What is needed >> Once the line containing "1 Bukit Batok" is found in the entries below, reproduce it and every line after it, stopping at and including the line containing "Copyright © 2026"; reproduce nothing else, and keep each line exact.

The input >>
****
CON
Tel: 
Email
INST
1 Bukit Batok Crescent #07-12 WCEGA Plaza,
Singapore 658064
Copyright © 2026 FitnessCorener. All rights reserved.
****
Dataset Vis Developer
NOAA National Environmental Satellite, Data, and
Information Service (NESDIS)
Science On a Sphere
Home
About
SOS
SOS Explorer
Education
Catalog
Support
****
Answer space >>
1 Bukit Batok Crescent #07-12 WCEGA Plaza,
Singapore 658064
Copyright © 2026 FitnessCorener. All rights reserved.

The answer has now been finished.